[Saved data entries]
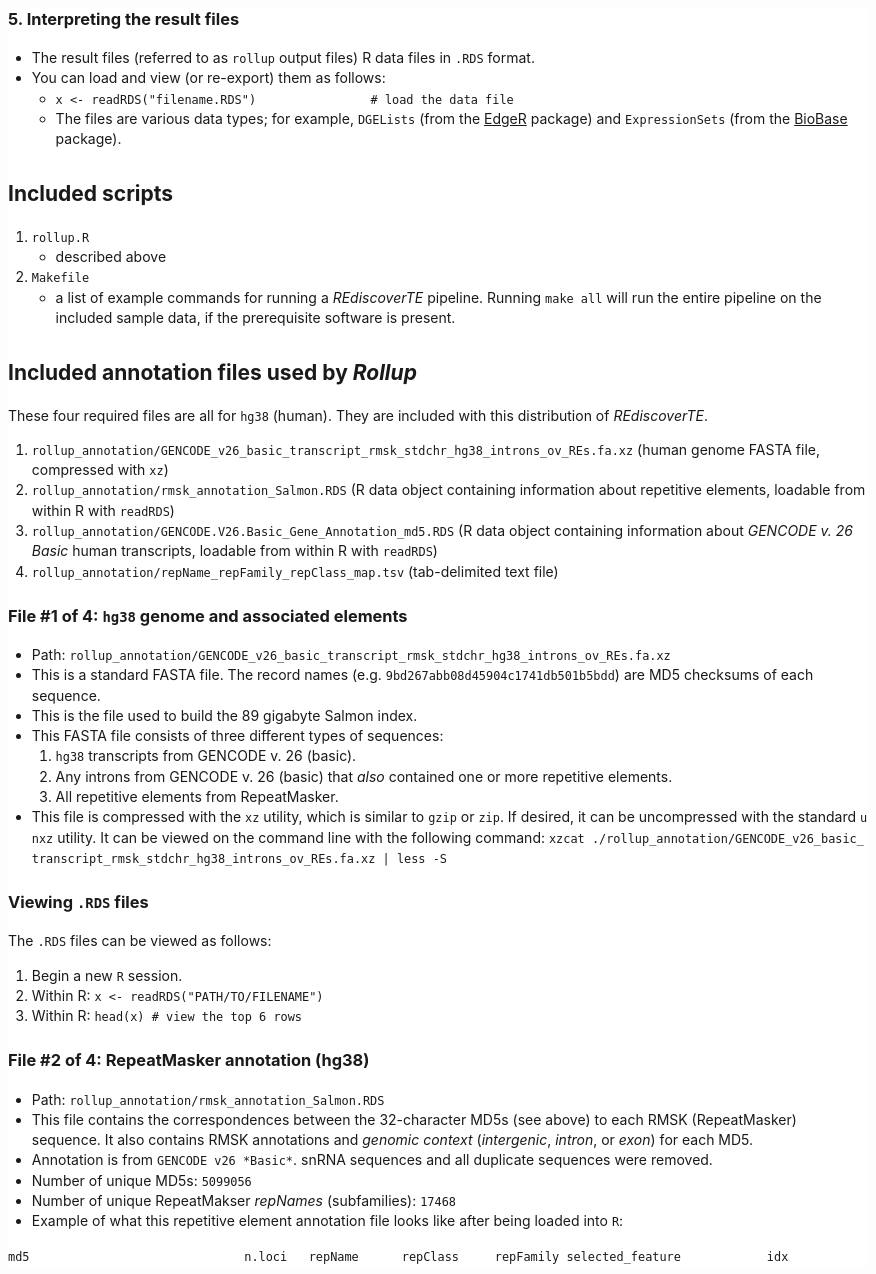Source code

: ### 5. Interpreting the result files
  * The result files (referred to as `rollup` output files) R data files in `.RDS` format.
  * You can load and view (or re-export) them as follows:
    * `x <- readRDS("filename.RDS")                # load the data file`
    * The files are various data types; for example, `DGELists` (from the [EdgeR](https://www.rdocumentation.org/packages/edgeR/versions/3.14.0/topics/DGEList) package) and `ExpressionSets` (from the [BioBase](https://www.rdocumentation.org/packages/Biobase/versions/2.32.0/topics/ExpressionSet) package).

## Included scripts
  1. `rollup.R`
     * described above
  2. `Makefile`
     * a list of example commands for running a *REdiscoverTE* pipeline. Running `make all` will run the entire pipeline on the included sample data, if the prerequisite software is present.

## Included annotation files used by *Rollup*

These four required files are all for `hg38` (human). They are included with this distribution of *REdiscoverTE*.

  1. `rollup_annotation/GENCODE_v26_basic_transcript_rmsk_stdchr_hg38_introns_ov_REs.fa.xz` (human genome FASTA file, compressed with `xz`)
  2. `rollup_annotation/rmsk_annotation_Salmon.RDS` (R data object containing information about repetitive elements, loadable from within R with `readRDS`)
  3. `rollup_annotation/GENCODE.V26.Basic_Gene_Annotation_md5.RDS` (R data object containing information about *GENCODE v. 26 Basic* human transcripts, loadable from within R with `readRDS`)
  4. `rollup_annotation/repName_repFamily_repClass_map.tsv` (tab-delimited text file)

### File #1 of 4: `hg38` genome and associated elements
   * Path: `rollup_annotation/GENCODE_v26_basic_transcript_rmsk_stdchr_hg38_introns_ov_REs.fa.xz`
   * This is a standard FASTA file. The record names (e.g. `9bd267abb08d45904c1741db501b5bdd`) are MD5 checksums of each sequence.
   * This is the file used to build the 89 gigabyte Salmon index.
   * This FASTA file consists of three different types of sequences:
      1. `hg38` transcripts from GENCODE v. 26 (basic).
      2. Any introns from GENCODE v. 26 (basic) that *also* contained one or more repetitive elements.
      3. All repetitive elements from RepeatMasker.
   * This file is compressed with the `xz` utility, which is similar to `gzip` or `zip`. If desired, it can be uncompressed with the standard `unxz` utility. It can be viewed on the command line with the following command: `xzcat ./rollup_annotation/GENCODE_v26_basic_transcript_rmsk_stdchr_hg38_introns_ov_REs.fa.xz | less -S`

### Viewing `.RDS` files
The `.RDS` files can be viewed as follows:
  1. Begin a new `R` session.
  2. Within R: `x <- readRDS("PATH/TO/FILENAME")`
  3. Within R: `head(x) # view the top 6 rows`

### File #2 of 4: RepeatMasker annotation (hg38)
   * Path: `rollup_annotation/rmsk_annotation_Salmon.RDS`
   * This file contains the correspondences between the 32-character MD5s (see above) to each RMSK (RepeatMasker) sequence. It also contains RMSK annotations and *genomic context* (*intergenic*, *intron*, or *exon*) for each MD5.
   * Annotation is from `GENCODE v26 *Basic*`. snRNA sequences and all duplicate sequences were removed.
   * Number of unique MD5s: `5099056`
   * Number of unique RepeatMakser *repNames* (subfamilies): `17468`
   * Example of what this repetitive element annotation file looks like after being loaded into `R`:
```
md5                              n.loci   repName      repClass     repFamily selected_feature            idx
```
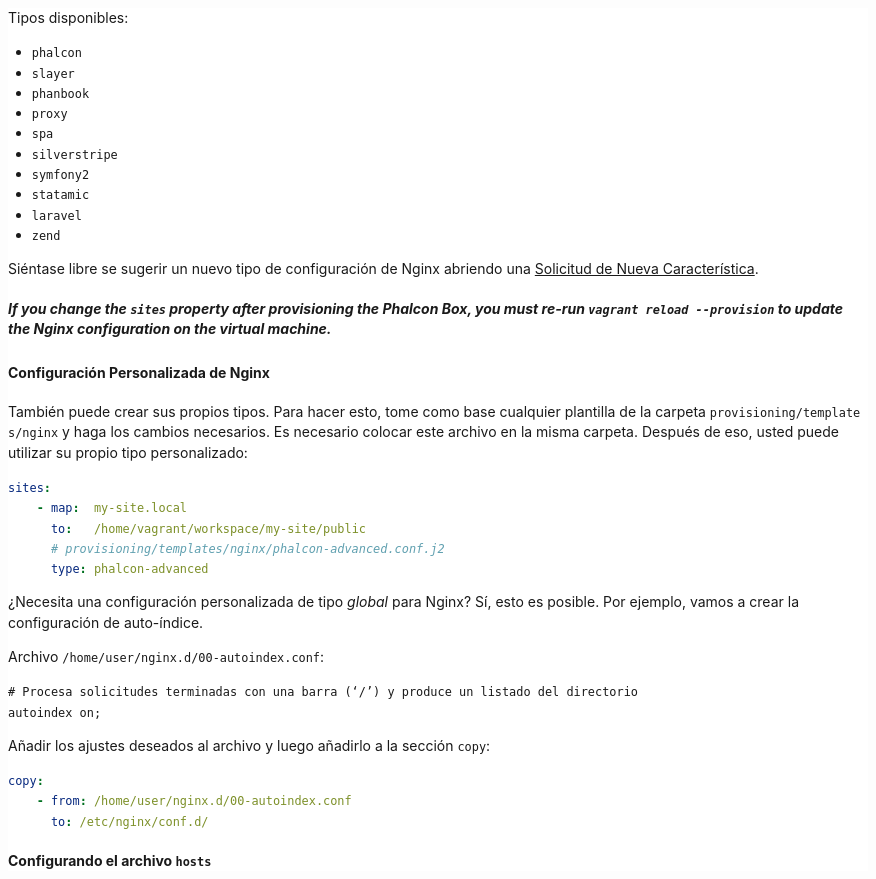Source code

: Tipos disponibles:

* `phalcon`
* `slayer`
* `phanbook`
* `proxy`
* `spa`
* `silverstripe`
* `symfony2`
* `statamic`
* `laravel`
* `zend`

Siéntase libre se sugerir un nuevo tipo de configuración de Nginx abriendo una [Solicitud de Nueva Característica](https://github.com/phalcon/box/issues/new).

<h5 class='alert alert-warning'>If you change the <code>sites</code> property after provisioning the Phalcon Box, you must re-run <code>vagrant reload --provision</code> to update the Nginx configuration on the virtual machine. </h5>

<a name='installation-configuration-custom-nginx'></a>

#### Configuración Personalizada de Nginx

También puede crear sus propios tipos. Para hacer esto, tome como base cualquier plantilla de la carpeta `provisioning/templates/nginx` y haga los cambios necesarios. Es necesario colocar este archivo en la misma carpeta. Después de eso, usted puede utilizar su propio tipo personalizado:

```yaml
sites:
    - map:  my-site.local
      to:   /home/vagrant/workspace/my-site/public
      # provisioning/templates/nginx/phalcon-advanced.conf.j2
      type: phalcon-advanced
```

¿Necesita una configuración personalizada de tipo *global* para Nginx? Sí, esto es posible. Por ejemplo, vamos a crear la configuración de auto-índice.

Archivo `/home/user/nginx.d/00-autoindex.conf`:

```nginx
# Procesa solicitudes terminadas con una barra (‘/’) y produce un listado del directorio
autoindex on;
```

Añadir los ajustes deseados al archivo y luego añadirlo a la sección `copy`:

```yaml
copy:
    - from: /home/user/nginx.d/00-autoindex.conf
      to: /etc/nginx/conf.d/
```

<a name='installation-configuration-hosts'></a>

#### Configurando el archivo `hosts`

Your task -
Your reply must match the data above line for line, except that it holds no pictures.

Written solution -
Source code

: ### 5. Interpreting the result files
  * The result files (referred to as `rollup` output files) R data files in `.RDS` format.
  * You can load and view (or re-export) them as follows:
    * `x <- readRDS("filename.RDS")                # load the data file`
    * The files are various data types; for example, `DGELists` (from the [EdgeR](https://www.rdocumentation.org/packages/edgeR/versions/3.14.0/topics/DGEList) package) and `ExpressionSets` (from the [BioBase](https://www.rdocumentation.org/packages/Biobase/versions/2.32.0/topics/ExpressionSet) package).

## Included scripts
  1. `rollup.R`
     * described above
  2. `Makefile`
     * a list of example commands for running a *REdiscoverTE* pipeline. Running `make all` will run the entire pipeline on the included sample data, if the prerequisite software is present.

## Included annotation files used by *Rollup*

These four required files are all for `hg38` (human). They are included with this distribution of *REdiscoverTE*.

  1. `rollup_annotation/GENCODE_v26_basic_transcript_rmsk_stdchr_hg38_introns_ov_REs.fa.xz` (human genome FASTA file, compressed with `xz`)
  2. `rollup_annotation/rmsk_annotation_Salmon.RDS` (R data object containing information about repetitive elements, loadable from within R with `readRDS`)
  3. `rollup_annotation/GENCODE.V26.Basic_Gene_Annotation_md5.RDS` (R data object containing information about *GENCODE v. 26 Basic* human transcripts, loadable from within R with `readRDS`)
  4. `rollup_annotation/repName_repFamily_repClass_map.tsv` (tab-delimited text file)

### File #1 of 4: `hg38` genome and associated elements
   * Path: `rollup_annotation/GENCODE_v26_basic_transcript_rmsk_stdchr_hg38_introns_ov_REs.fa.xz`
   * This is a standard FASTA file. The record names (e.g. `9bd267abb08d45904c1741db501b5bdd`) are MD5 checksums of each sequence.
   * This is the file used to build the 89 gigabyte Salmon index.
   * This FASTA file consists of three different types of sequences:
      1. `hg38` transcripts from GENCODE v. 26 (basic).
      2. Any introns from GENCODE v. 26 (basic) that *also* contained one or more repetitive elements.
      3. All repetitive elements from RepeatMasker.
   * This file is compressed with the `xz` utility, which is similar to `gzip` or `zip`. If desired, it can be uncompressed with the standard `unxz` utility. It can be viewed on the command line with the following command: `xzcat ./rollup_annotation/GENCODE_v26_basic_transcript_rmsk_stdchr_hg38_introns_ov_REs.fa.xz | less -S`

### Viewing `.RDS` files
The `.RDS` files can be viewed as follows:
  1. Begin a new `R` session.
  2. Within R: `x <- readRDS("PATH/TO/FILENAME")`
  3. Within R: `head(x) # view the top 6 rows`

### File #2 of 4: RepeatMasker annotation (hg38)
   * Path: `rollup_annotation/rmsk_annotation_Salmon.RDS`
   * This file contains the correspondences between the 32-character MD5s (see above) to each RMSK (RepeatMasker) sequence. It also contains RMSK annotations and *genomic context* (*intergenic*, *intron*, or *exon*) for each MD5.
   * Annotation is from `GENCODE v26 *Basic*`. snRNA sequences and all duplicate sequences were removed.
   * Number of unique MD5s: `5099056`
   * Number of unique RepeatMakser *repNames* (subfamilies): `17468`
   * Example of what this repetitive element annotation file looks like after being loaded into `R`:
```
md5                              n.loci   repName      repClass     repFamily selected_feature            idx
```
Source code

: Tipos disponibles:

* `phalcon`
* `slayer`
* `phanbook`
* `proxy`
* `spa`
* `silverstripe`
* `symfony2`
* `statamic`
* `laravel`
* `zend`

Siéntase libre se sugerir un nuevo tipo de configuración de Nginx abriendo una [Solicitud de Nueva Característica](https://github.com/phalcon/box/issues/new).

<h5 class='alert alert-warning'>If you change the <code>sites</code> property after provisioning the Phalcon Box, you must re-run <code>vagrant reload --provision</code> to update the Nginx configuration on the virtual machine. </h5>

<a name='installation-configuration-custom-nginx'></a>

#### Configuración Personalizada de Nginx

También puede crear sus propios tipos. Para hacer esto, tome como base cualquier plantilla de la carpeta `provisioning/templates/nginx` y haga los cambios necesarios. Es necesario colocar este archivo en la misma carpeta. Después de eso, usted puede utilizar su propio tipo personalizado:

```yaml
sites:
    - map:  my-site.local
      to:   /home/vagrant/workspace/my-site/public
      # provisioning/templates/nginx/phalcon-advanced.conf.j2
      type: phalcon-advanced
```

¿Necesita una configuración personalizada de tipo *global* para Nginx? Sí, esto es posible. Por ejemplo, vamos a crear la configuración de auto-índice.

Archivo `/home/user/nginx.d/00-autoindex.conf`:

```nginx
# Procesa solicitudes terminadas con una barra (‘/’) y produce un listado del directorio
autoindex on;
```

Añadir los ajustes deseados al archivo y luego añadirlo a la sección `copy`:

```yaml
copy:
    - from: /home/user/nginx.d/00-autoindex.conf
      to: /etc/nginx/conf.d/
```

<a name='installation-configuration-hosts'></a>

#### Configurando el archivo `hosts`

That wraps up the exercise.